→ **EXERCISE REQUIREMENTS**
Below are entries to reproduce exactly, apart from their pictures.

[Stored data entries]

Start of Block

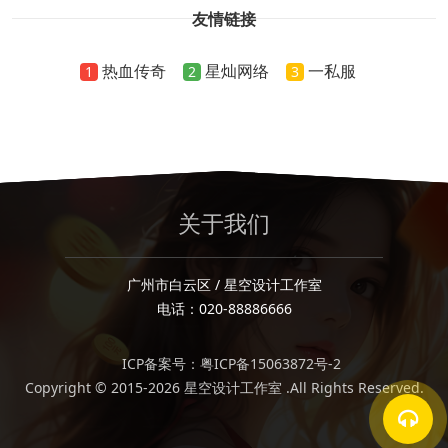
友情链接
热血传奇
星灿网络
一私服
1
2
3
关于我们
广州市白云区 / 星空设计工作室
电话：020-88886666
ICP备案号：粤ICP备15063872号-2
Copyright © 2015-2026 星空设计工作室 .All Rights Reserved.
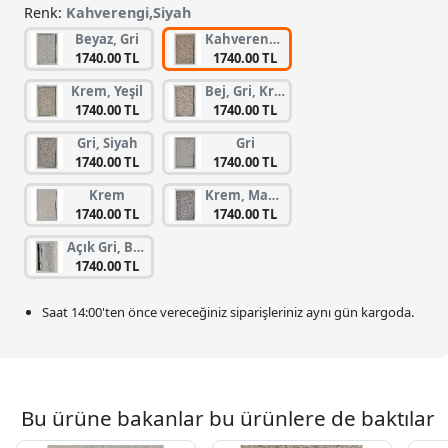
Renk:
Kahverengi,Siyah
Beyaz, Gri
Kahverengi, Siyah
1740.00 TL
1740.00 TL
Krem, Yeşil
Bej, Gri, Krem
1740.00 TL
1740.00 TL
Gri, Siyah
Gri
1740.00 TL
1740.00 TL
Krem
Krem, Mavi, Siyah
1740.00 TL
1740.00 TL
Açık Gri, Beyaz, Gri
1740.00 TL
Saat
14:00
'ten önce vereceğiniz siparişleriniz
aynı gün kargoda.
Bu ürüne bakanlar bu ürünlere de baktılar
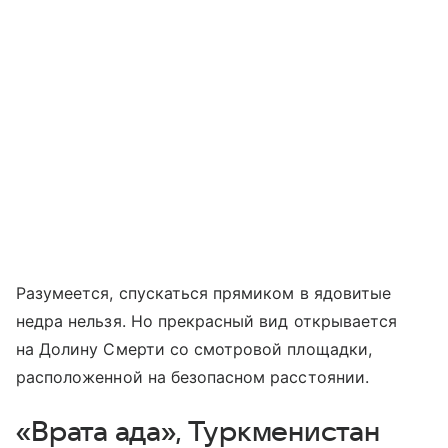
Разумеется, спускаться прямиком в ядовитые
недра нельзя. Но прекрасный вид открывается
на Долину Смерти со смотровой площадки,
расположенной на безопасном расстоянии.
«Врата ада», Туркменистан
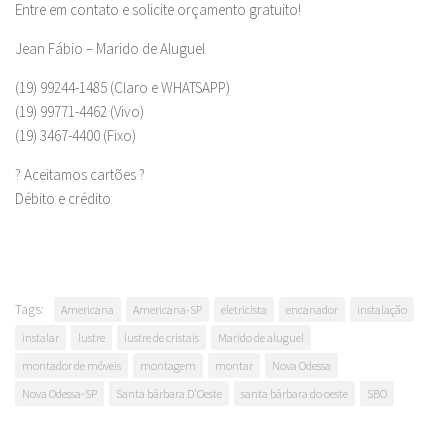
Entre em contato e solicite orçamento gratuito!
Jean Fábio – Marido de Aluguel
(19) 99244-1485 (Claro e WHATSAPP)
(19) 99771-4462 (Vivo)
(19) 3467-4400 (Fixo)
? Aceitamos cartões ?
Débito e crédito
Tags:
Americana
Americana-SP
eletricista
encanador
instalação
instalar
lustre
lustre de cristais
Marido de aluguel
montador de móveis
montagem
montar
Nova Odessa
Nova Odessa-SP
Santa bárbara D'Oeste
santa bárbara do oeste
SBO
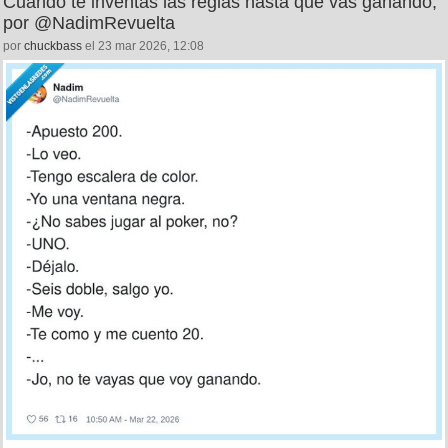
Cuando te inventas las reglas hasta que vas ganando,
por @NadimRevuelta
por
chuckbass
el 23 mar 2026, 12:08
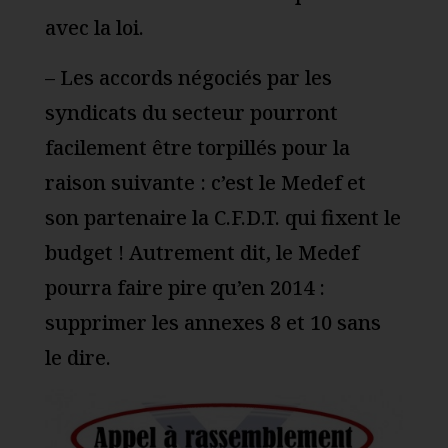
avec la loi.
– Les accords négociés par les
syndicats du secteur pourront
facilement être torpillés pour la
raison suivante : c’est le Medef et
son partenaire la C.F.D.T. qui fixent le
budget ! Autrement dit, le Medef
pourra faire pire qu’en 2014 :
supprimer les annexes 8 et 10 sans
le dire.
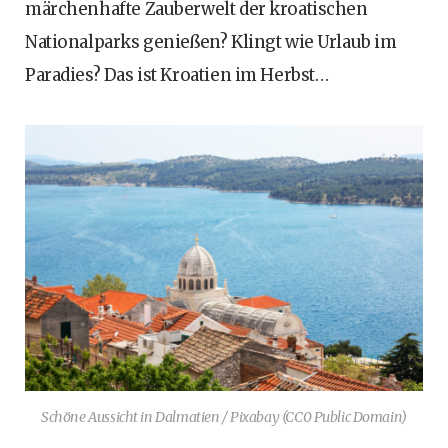
märchenhafte Zauberwelt der kroatischen
Nationalparks genießen? Klingt wie Urlaub im
Paradies? Das ist Kroatien im Herbst…
Schöne Aussicht in Dalmatien / Pixabay (CC0 Public Domain)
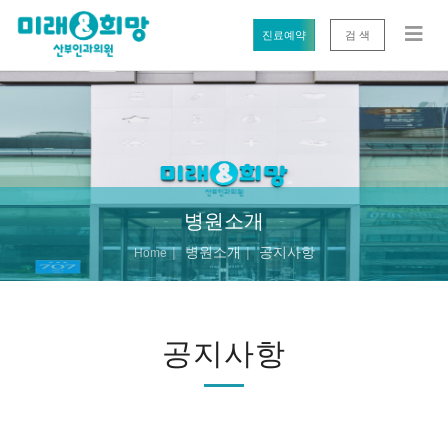
진료예약
검 색
병원소개
병원소개
공지사항
Home
공지사항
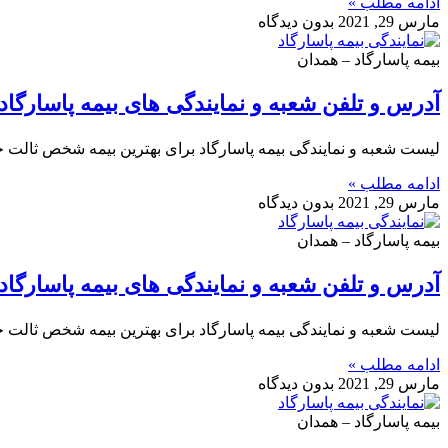
ادامه مطلب »
مارس 29, 2021
بدون دیدگاه
بیمه پاسارگاد – همدان
آدرس و تلفن شعبه و نمایندگی های بیمه پاسارگاد 
لیست شعبه و نمایندگی بیمه پاسارگاد برای بهترین بیمه شخص ثالت خو
ادامه مطلب »
مارس 29, 2021
بدون دیدگاه
بیمه پاسارگاد – همدان
آدرس و تلفن شعبه و نمایندگی های بیمه پاسارگاد
لیست شعبه و نمایندگی بیمه پاسارگاد برای بهترین بیمه شخص ثالت خ
ادامه مطلب »
مارس 29, 2021
بدون دیدگاه
بیمه پاسارگاد – همدان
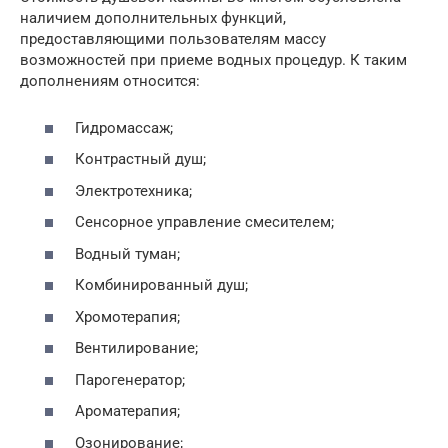
наличием дополнительных функций,
предоставляющими пользователям массу
возможностей при приеме водных процедур. К таким
дополнениям относится:
Гидромассаж;
Контрастный душ;
Электротехника;
Сенсорное управление смесителем;
Водный туман;
Комбинированный душ;
Хромотерапия;
Вентилирование;
Парогенератор;
Ароматерапия;
Озонирование;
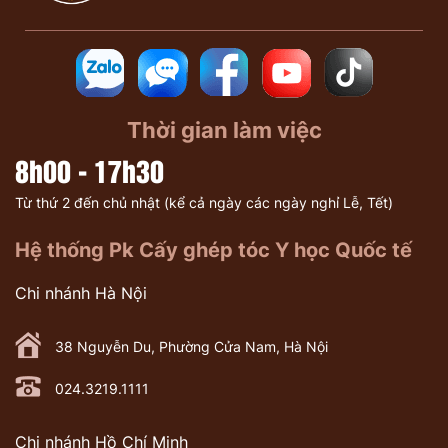
Thời gian làm việc
8h00 - 17h30
Từ thứ 2 đến chủ nhật (kể cả ngày các ngày nghỉ Lễ, Tết)
Hệ thống Pk Cấy ghép tóc Y học Quốc tế
Chi nhánh Hà Nội
38 Nguyễn Du, Phường Cửa Nam, Hà Nội
024.3219.1111
Chi nhánh Hồ Chí Minh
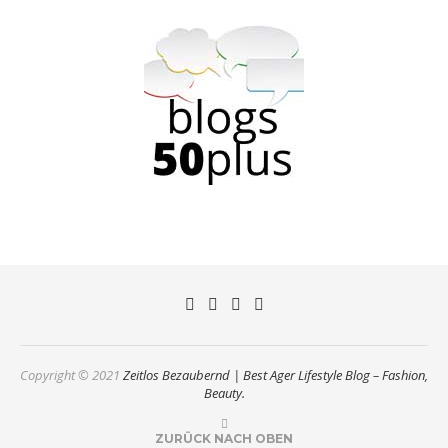
Copyright © 2021
Zeitlos Bezaubernd | Best Ager Lifestyle Blog – Fashion,
Beauty.
ZURÜCK NACH OBEN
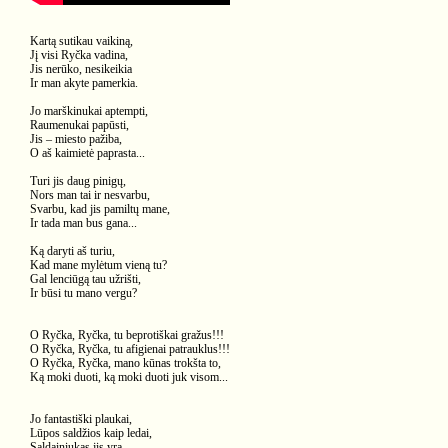
Kartą sutikau vaikiną,
Jį visi Ryčka vadina,
Jis nerūko, nesikeikia
Ir man akyte pamerkia.
Jo marškinukai aptempti,
Raumenukai papūsti,
Jis – miesto pažiba,
O aš kaimietė paprasta...
Turi jis daug pinigų,
Nors man tai ir nesvarbu,
Svarbu, kad jis pamiltų mane,
Ir tada man bus gana...
Ką daryti aš turiu,
Kad mane mylėtum vieną tu?
Gal lenciūgą tau užrišti,
Ir būsi tu mano vergu?
O Ryčka, Ryčka, tu beprotiškai gražus!!!
O Ryčka, Ryčka, tu afigienai patrauklus!!!
O Ryčka, Ryčka, mano kūnas trokšta to,
Ką moki duoti, ką moki duoti juk visom...
Jo fantastiški plaukai,
Lūpos saldžios kaip ledai,
Saldainiukas jis yra,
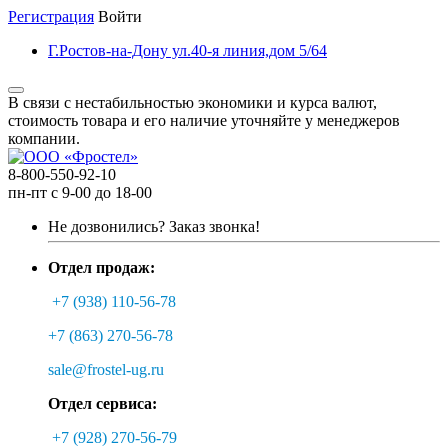
Регистрация
Войти
Г.Ростов-на-Дону ул.40-я линия,дом 5/64
В связи с нестабильностью экономики и курса валют,
стоимость товара и его наличие уточняйте у менеджеров
компании.
8-800-550-92-10
пн-пт с 9-00 до 18-00
Не дозвонились?
Заказ звонка!
Отдел продаж:
+7 (938) 110-56-78
+7 (863) 270-56-78
sale@frostel-ug.ru
Отдел сервиса:
+7 (928) 270-56-79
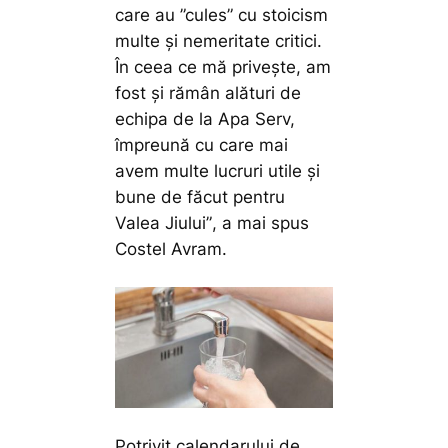
care au ”cules” cu stoicism
multe și nemeritate critici.
În ceea ce mă privește, am
fost și rămân alături de
echipa de la Apa Serv,
împreună cu care mai
avem multe lucruri utile și
bune de făcut pentru
Valea Jiului”
, a mai spus
Costel Avram.
Potrivit calendarului de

End of Block

→ **ANSWER BELOW**
友情链接
热血传奇
星灿网络
一私服
1
2
3
关于我们
广州市白云区 / 星空设计工作室
电话：020-88886666
ICP备案号：粤ICP备15063872号-2
Copyright © 2015-2026 星空设计工作室 .All Rights Reserved.
Renk:
Kahverengi,Siyah
Beyaz, Gri
Kahverengi, Siyah
1740.00 TL
1740.00 TL
Krem, Yeşil
Bej, Gri, Krem
1740.00 TL
1740.00 TL
Gri, Siyah
Gri
1740.00 TL
1740.00 TL
Krem
Krem, Mavi, Siyah
1740.00 TL
1740.00 TL
Açık Gri, Beyaz, Gri
1740.00 TL
Saat
14:00
'ten önce vereceğiniz siparişleriniz
aynı gün kargoda.
Bu ürüne bakanlar bu ürünlere de baktılar
Разумеется, спускаться прямиком в ядовитые
недра нельзя. Но прекрасный вид открывается
на Долину Смерти со смотровой площадки,
расположенной на безопасном расстоянии.
«Врата ада», Туркменистан
Entre em contato e solicite orçamento gratuito!
Jean Fábio – Marido de Aluguel
(19) 99244-1485 (Claro e WHATSAPP)
(19) 99771-4462 (Vivo)
(19) 3467-4400 (Fixo)
? Aceitamos cartões ?
Débito e crédito
Tags:
Americana
Americana-SP
eletricista
encanador
instalação
instalar
lustre
lustre de cristais
Marido de aluguel
montador de móveis
montagem
montar
Nova Odessa
Nova Odessa-SP
Santa bárbara D'Oeste
santa bárbara do oeste
SBO
Cuando te inventas las reglas hasta que vas ganando,
por @NadimRevuelta
por
chuckbass
el 23 mar 2026, 12:08
avec la loi.
– Les accords négociés par les
syndicats du secteur pourront
facilement être torpillés pour la
raison suivante : c’est le Medef et
son partenaire la C.F.D.T. qui fixent le
budget ! Autrement dit, le Medef
pourra faire pire qu’en 2014 :
supprimer les annexes 8 et 10 sans
le dire.
märchenhafte Zauberwelt der kroatischen
Nationalparks genießen? Klingt wie Urlaub im
Paradies? Das ist Kroatien im Herbst…
Schöne Aussicht in Dalmatien / Pixabay (CC0 Public Domain)
진료예약
검 색
병원소개
병원소개
공지사항
Home
공지사항
ادامه مطلب »
مارس 29, 2021
بدون دیدگاه
بیمه پاسارگاد – همدان
آدرس و تلفن شعبه و نمایندگی های بیمه پاسارگاد 
لیست شعبه و نمایندگی بیمه پاسارگاد برای بهترین بیمه شخص ثالت خو
ادامه مطلب »
مارس 29, 2021
بدون دیدگاه
بیمه پاسارگاد – همدان
آدرس و تلفن شعبه و نمایندگی های بیمه پاسارگاد
لیست شعبه و نمایندگی بیمه پاسارگاد برای بهترین بیمه شخص ثالت خ
ادامه مطلب »
مارس 29, 2021
بدون دیدگاه
بیمه پاسارگاد – همدان
наличием дополнительных функций,
предоставляющими пользователям массу
возможностей при приеме водных процедур. К таким
дополнениям относится:
Гидромассаж;
Контрастный душ;
Электротехника;
Сенсорное управление смесителем;
Водный туман;
Комбинированный душ;
Хромотерапия;
Вентилирование;
Парогенератор;
Ароматерапия;
Озонирование;
Thời gian làm việc
8h00 - 17h30
Từ thứ 2 đến chủ nhật (kể cả ngày các ngày nghỉ Lễ, Tết)
Hệ thống Pk Cấy ghép tóc Y học Quốc tế
Chi nhánh Hà Nội
38 Nguyễn Du, Phường Cửa Nam, Hà Nội
024.3219.1111
Chi nhánh Hồ Chí Minh
Copyright © 2021
Zeitlos Bezaubernd | Best Ager Lifestyle Blog – Fashion,
Beauty.
ZURÜCK NACH OBEN
Kartą sutikau vaikiną,
Jį visi Ryčka vadina,
Jis nerūko, nesikeikia
Ir man akyte pamerkia.
Jo marškinukai aptempti,
Raumenukai papūsti,
Jis – miesto pažiba,
O aš kaimietė paprasta...
Turi jis daug pinigų,
Nors man tai ir nesvarbu,
Svarbu, kad jis pamiltų mane,
Ir tada man bus gana...
Ką daryti aš turiu,
Kad mane mylėtum vieną tu?
Gal lenciūgą tau užrišti,
Ir būsi tu mano vergu?
O Ryčka, Ryčka, tu beprotiškai gražus!!!
O Ryčka, Ryčka, tu afigienai patrauklus!!!
O Ryčka, Ryčka, mano kūnas trokšta to,
Ką moki duoti, ką moki duoti juk visom...
Jo fantastiški plaukai,
Lūpos saldžios kaip ledai,
Saldainiukas jis yra,
Регистрация
Войти
Г.Ростов-на-Дону ул.40-я линия,дом 5/64
В связи с нестабильностью экономики и курса валют,
стоимость товара и его наличие уточняйте у менеджеров
компании.
8-800-550-92-10
пн-пт с 9-00 до 18-00
Не дозвонились?
Заказ звонка!
Отдел продаж:
+7 (938) 110-56-78
+7 (863) 270-56-78
sale@frostel-ug.ru
Отдел сервиса:
+7 (928) 270-56-79
care au ”cules” cu stoicism
multe și nemeritate critici.
În ceea ce mă privește, am
fost și rămân alături de
echipa de la Apa Serv,
împreună cu care mai
avem multe lucruri utile și
bune de făcut pentru
Valea Jiului”
, a mai spus
Costel Avram.
Potrivit calendarului de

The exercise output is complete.